• **WHAT TO PRODUCE**: Transcribe every line of text in the data below character for character, leaving out the pictures.
** MATERIAL SUPPLIED follows **
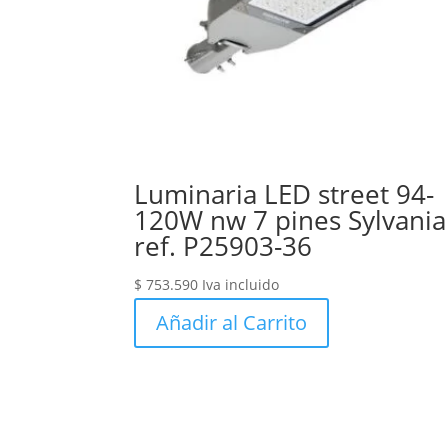
Luminaria LED street 94-
120W nw 7 pines Sylvania
ref. P25903-36
$
753.590
Iva incluido
Añadir al Carrito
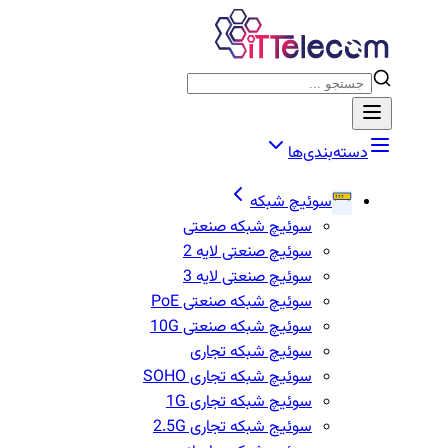
دسته‌بندی‌ها
سوئیچ شبکه
سوئیچ شبکه صنعتی
سوئیچ صنعتی لایه 2
سوئیچ صنعتی لایه 3
سوئیچ شبکه صنعتی PoE
سوئیچ شبکه صنعتی 10G
سوئیچ شبکه تجاری
سوئیچ شبکه تجاری SOHO
سوئیچ شبکه تجاری 1G
سوئیج شبکه تجاری 2.5G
** End of MATERIAL SUPPLIED **
• **REPLY**:
Luminaria LED street 94-
120W nw 7 pines Sylvania
ref. P25903-36
$
753.590
Iva incluido
Añadir al Carrito
دسته‌بندی‌ها
سوئیچ شبکه
سوئیچ شبکه صنعتی
سوئیچ صنعتی لایه 2
سوئیچ صنعتی لایه 3
سوئیچ شبکه صنعتی PoE
سوئیچ شبکه صنعتی 10G
سوئیچ شبکه تجاری
سوئیچ شبکه تجاری SOHO
سوئیچ شبکه تجاری 1G
سوئیج شبکه تجاری 2.5G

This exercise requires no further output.